Bilindiği gibi; uygulamada ve öğretide “muris muvazaası” olarak tanımlanan muvazaa, niteliği itibariyle nisbi (mevsuf-vasıflı) muvazaa türüdür. Söz konusu muvazaada miras bırakan gerçekten sözleşme yapmak ve tapulu taşınmazını devretmek istemektedir. Ancak mirasçısını miras hakkından yoksun bırakmak için esas amacını gizleyerek, gerçekte bağışlamak istediği tapulu taşınmazını, tapuda yaptığı resmi sözleşmede iradesini satış veya ölünceye kadar bakma sözleşmesi doğrultusunda açıklamak suretiyle devretmektedir.
Bu durumda, yerleşmiş Yargıtay içtihatlarında ve 01.04.1974 tarihli 1/2 sayılı İçtihadı Birleştirme Kararında açıklandığı üzere görünürdeki sözleşme tarafların gerçek iradelerine uymadığından, gizli bağış sözleşmesi de Türk Medeni Kanunu’nun (TMK) 706., Türk Borçlar Kanunu’nun (TBK) 237. (Borçlar Kanunu’nun (BK) 213.) ve Tapu Kanunu’nun 26. maddelerinde öngörülen şekil koşullarından yoksun bulunduğundan, saklı pay sahibi olsun veya olmasın miras hakkı çiğnenen tüm mirasçılar dava açarak resmi sözleşmenin muvazaa nedeni ile geçersizliğinin tespitini ve buna dayanılarak oluşturulan tapu kaydının iptalini isteyebilirler.
Hemen belirtmek gerekir ki; bu tür uyuşmazlıkların sağlıklı, adil ve doğru bir çözüme ulaştırılabilmesi, davalıya yapılan temlikin gerçek yönünün diğer bir söyleyişle miras bırakanın asıl irade ve amacının duraksamaya yer bırakmayacak biçimde ortaya çıkarılmasına bağlıdır. Bir iç sorun olan ve gizlenen gerçek irade ve amacın tespiti ve aydınlığa kavuşturulması genellikle zor olduğundan bu yöndeki delillerin eksiksiz toplanılması yanında birlikte ve doğru şekilde değerlendirilmesi de büyük önem taşımaktadır. Bunun için de ülke ve yörenin gelenek ve görenekleri, toplumsal eğilimleri, olayların olağan akışı, mirasbırakanın sözleşmeyi yapmakta haklı ve makul bir nedeninin bulunup bulunmadığı, davalı yanın alım gücünün olup olmadığı, satış bedeli ile sözleşme tarihindeki gerçek değer arasındaki fark, taraflar ile miras bırakan arasındaki beşeri ilişki gibi olgulardan yararlanılmasında zorunluluk vardır.

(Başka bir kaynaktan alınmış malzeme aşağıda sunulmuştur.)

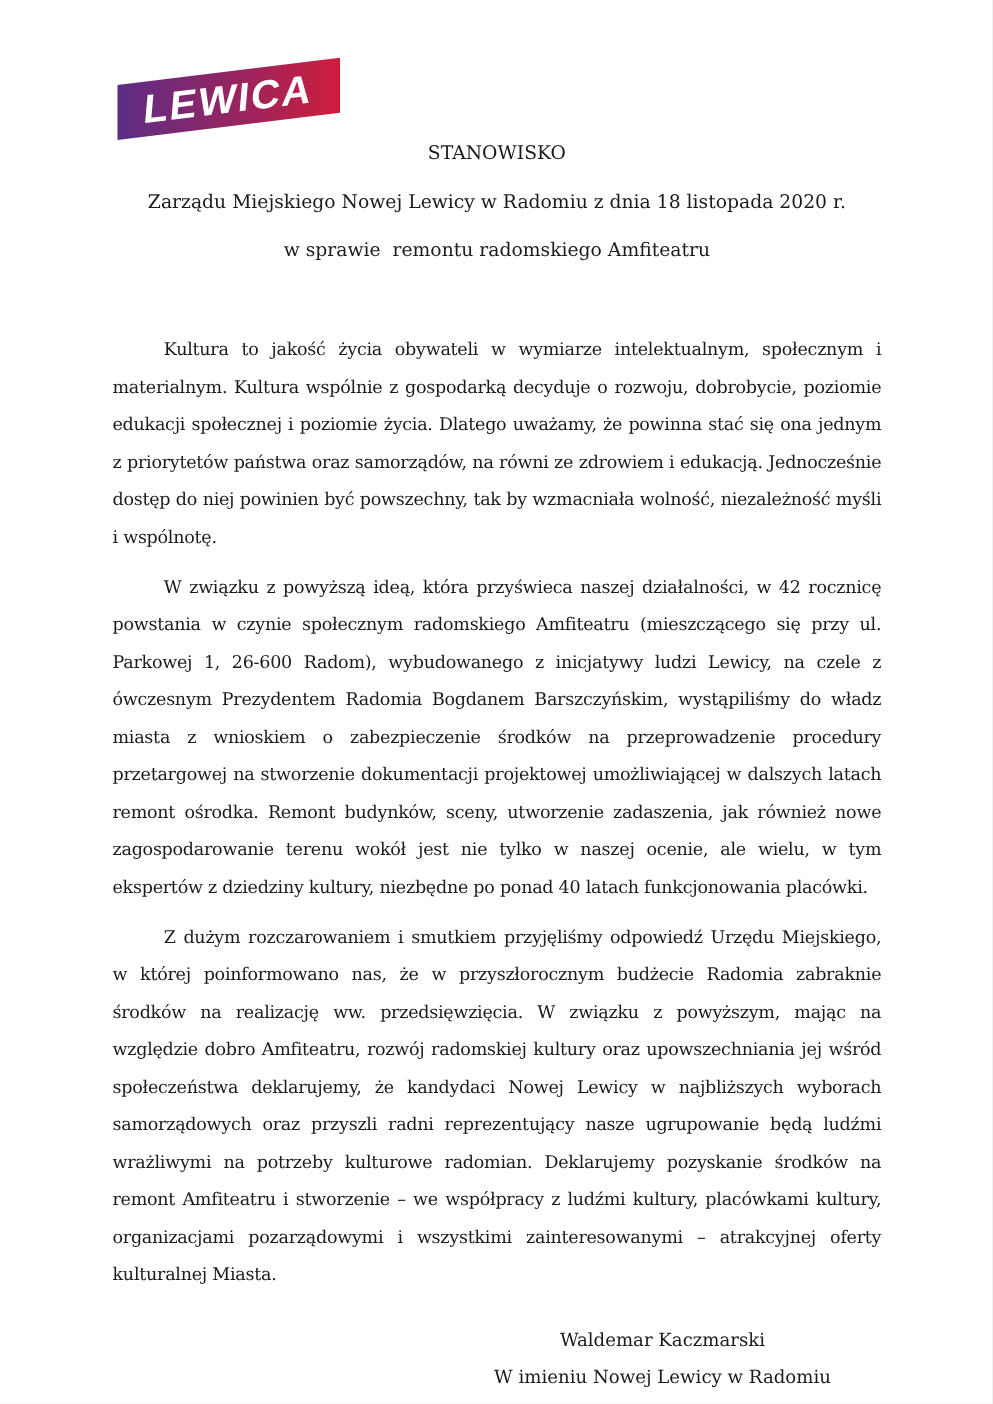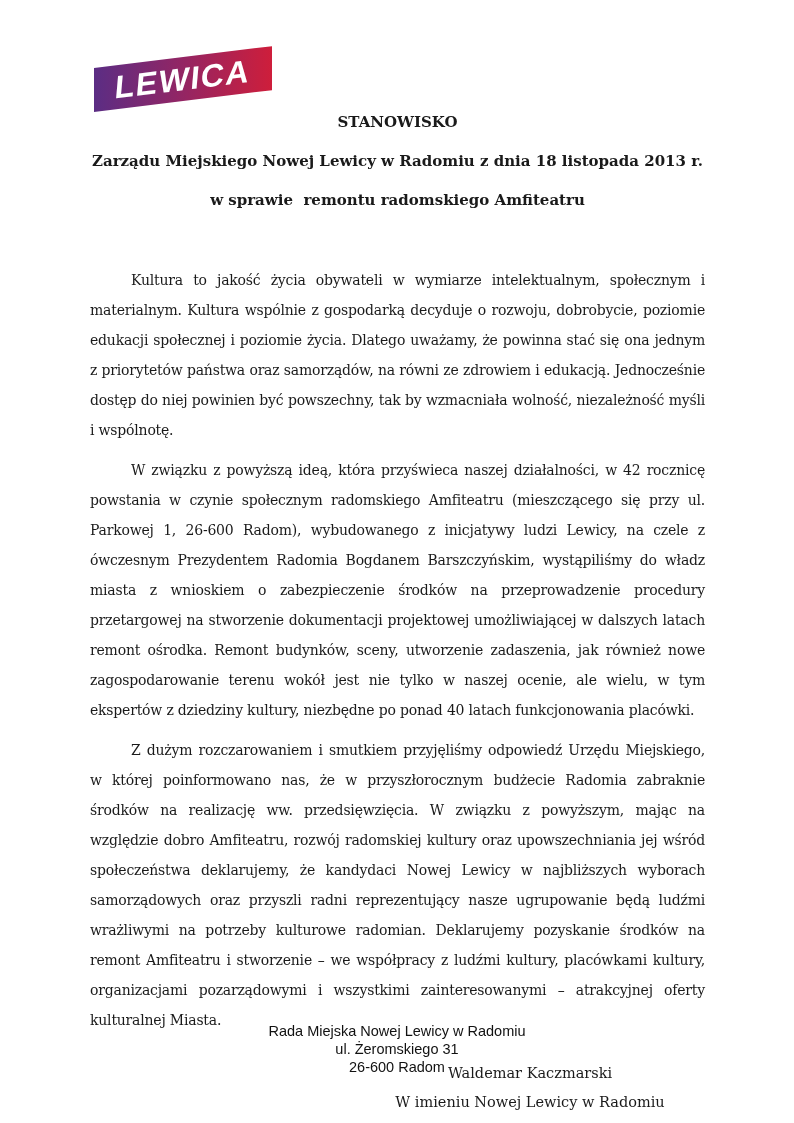--- a/index.html
+++ b/index.html
@@ -44,7 +44,7 @@
   .headings {
     margin: 114px 89px 0 90px;
     text-align: center;
-    font-weight: bold;
+    font-weight: normal;
     font-size: 15px;
     line-height: 17px;
   }

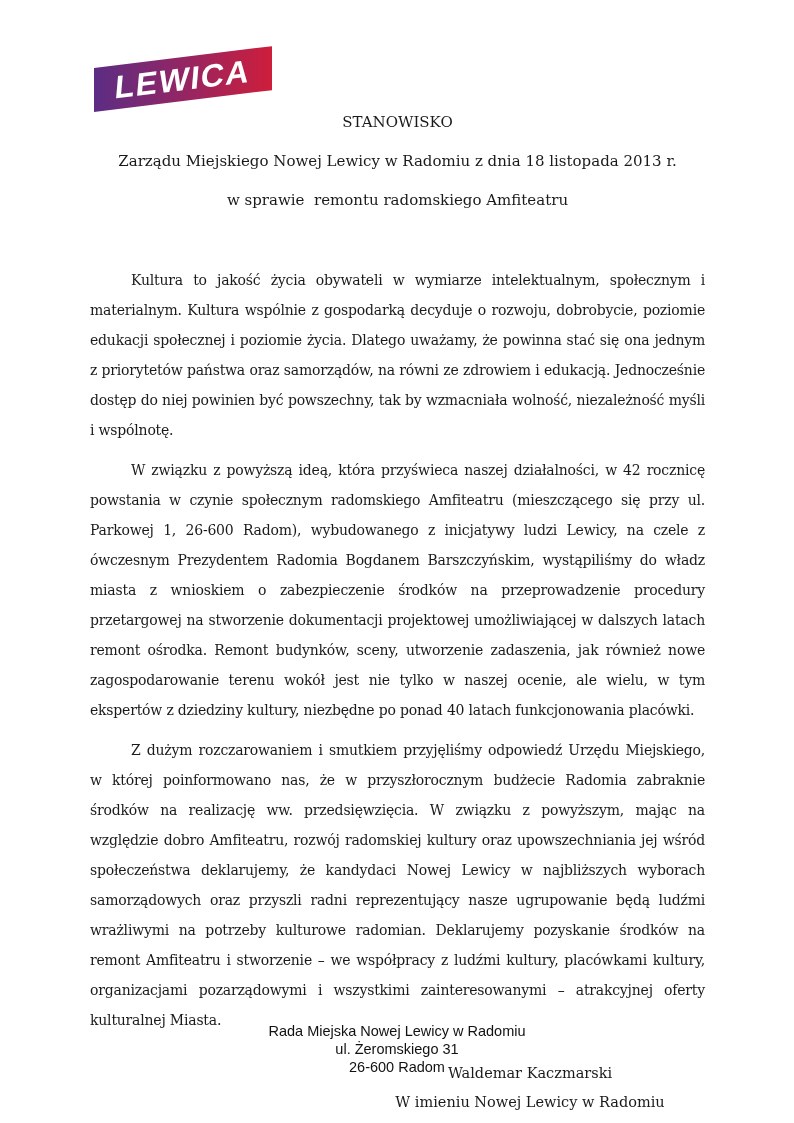--- a/index.html
+++ b/index.html
@@ -95,7 +95,7 @@
 
   <div class="headings">
     <div class="heading-line">STANOWISKO</div>
-    <div class="heading-line">Zarządu Miejskiego Nowej Lewicy w Radomiu z dnia 18 listopada 2013 r.</div>
+    <div class="heading-line">Zarządu Miejskiego Nowej Lewicy w Radomiu z dnia 18 listopada 2020 r.</div>
     <div class="heading-line heading-subject">w sprawie  remontu radomskiego Amfiteatru</div>
   </div>
 

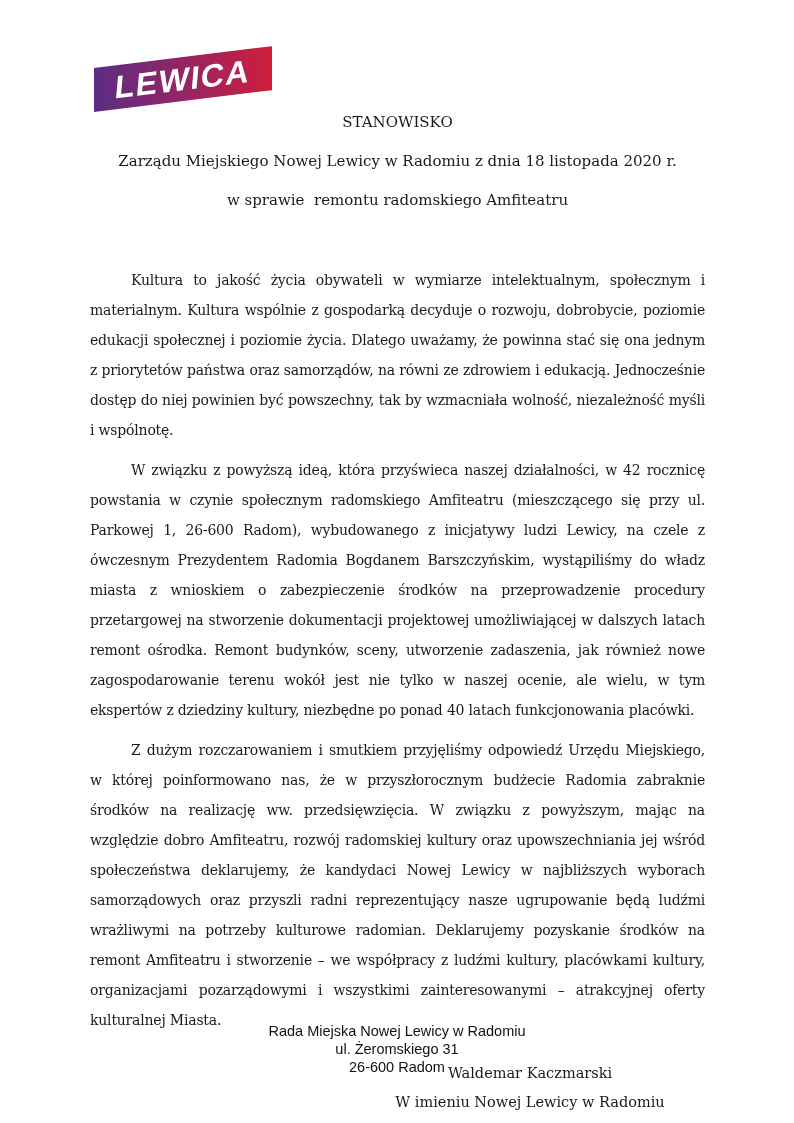--- a/index.html
+++ b/index.html
@@ -111,11 +111,6 @@
     <div class="signature-role">/-Przewodniczący RM Nowej Lewicy w Radomiu/</div>
   </div>
 
-  <div class="doc-footer">
-    <div>Rada Miejska Nowej Lewicy w Radomiu</div>
-    <div>ul. Żeromskiego 31</div>
-    <div>26-600 Radom</div>
-  </div>
 
 </div>
 

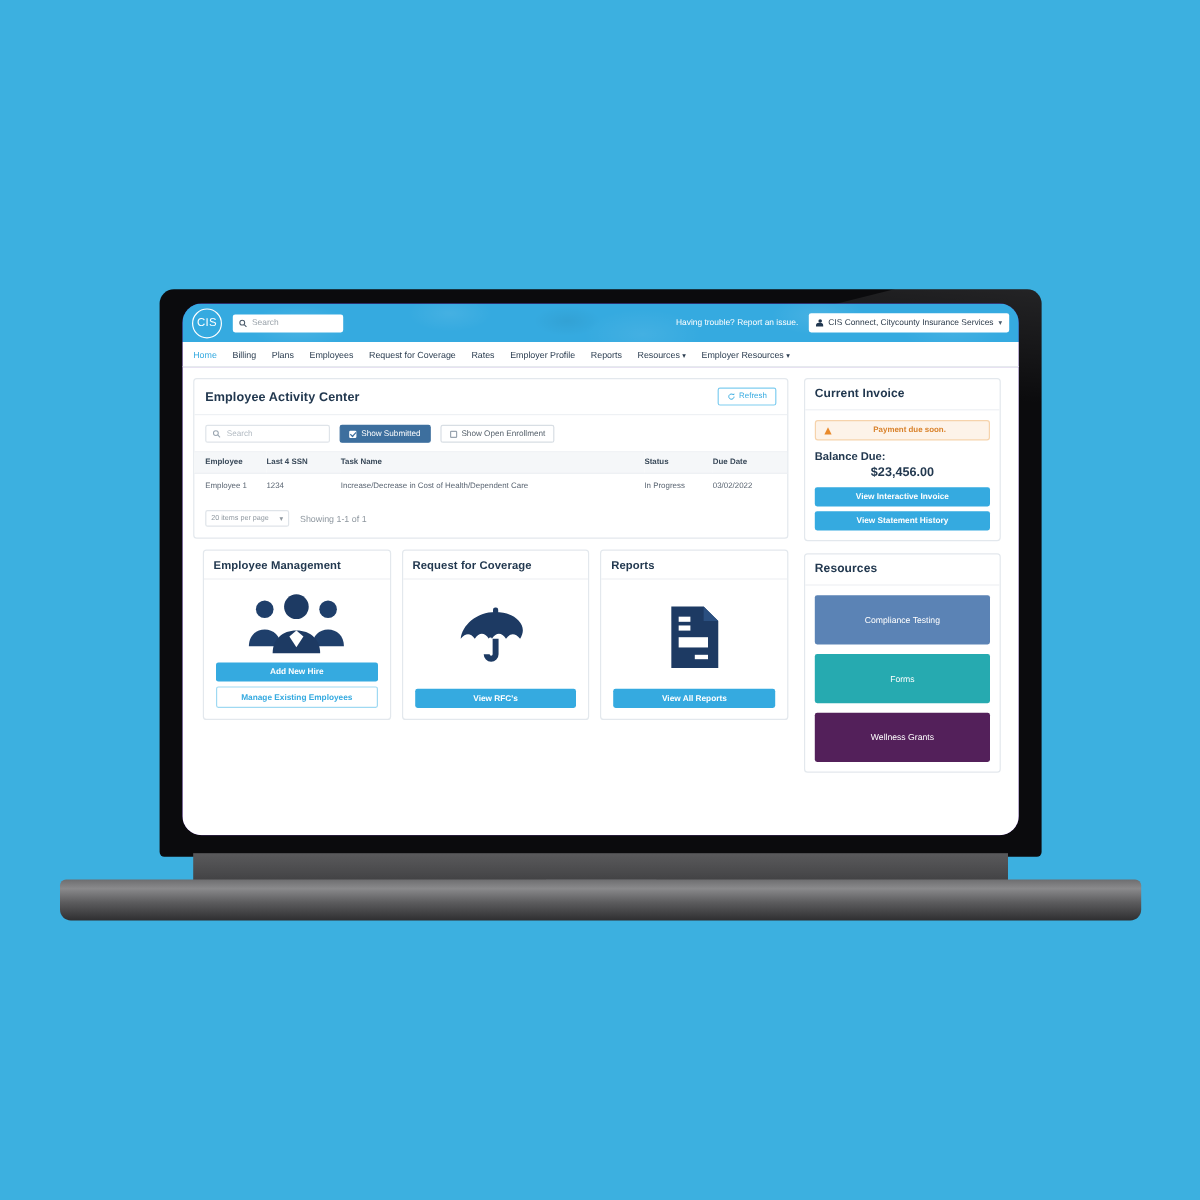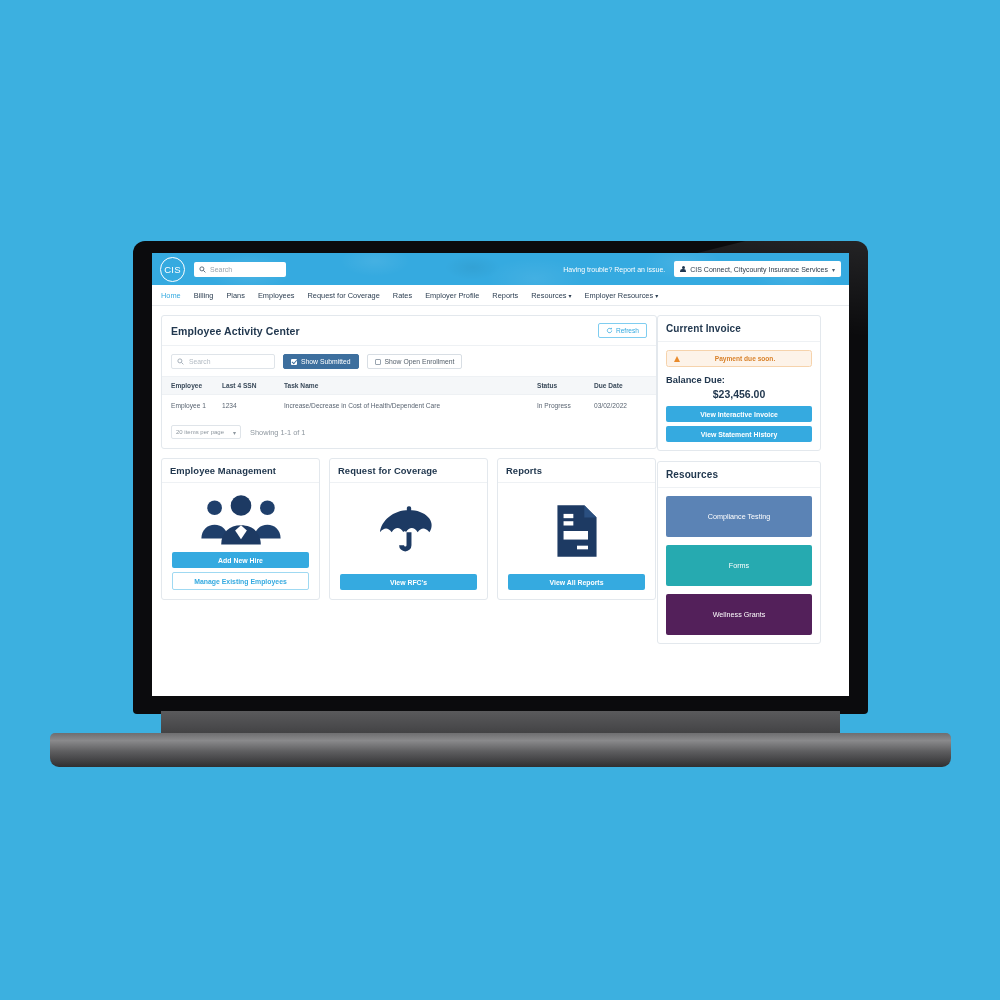--- a/index.html
+++ b/index.html
@@ -31,7 +31,7 @@
     position: absolute; left: 19px; top: 12px;
     width: 697px; height: 443px;
     background: #4c1d95;
-    border-radius: 0;
+    border-radius: 16px;
     overflow: hidden;
   }
   .hinge {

Somut olaya gelince; mahkemenin kabulünün aksine 1936 doğumlu muris ile 1958 doğumlu davalının evliliği murisin yaşı genç davalıya kendisini baktırmak amacıyla değil, davalının küçük yaşta babasız kalan önceki evliliğinden olma çocuklarının mağduriyetini gidermek, onları babasız bırakmamak amacıyla olduğu davalının 05.09.2014 tarihli cevap dilekçesinden anlaşılmaktadır. Davacılar ile davalının ilk eşinden olan çocuklarının aynı zamanda amca çocukları oldukları, davalının 2. eş olması, murisin mal satmaya ihtiyacının olmaması, 2 adet emekli maaşının bulunması, murisin tüm malvarlığını davalıya aynı akitle temliki hususları yukarıdaki ilkelerle değerlendirildiğinde yapılan işlemin muvazaalı ve ilk evlilikten olan davacılardan mal kaçırmak amaçlı olduğu sabittir. Mahkeme kararı bozulmalıdır. Dava kabul edilmelidir. Çoğunluğun görüsüne katılmıyorum.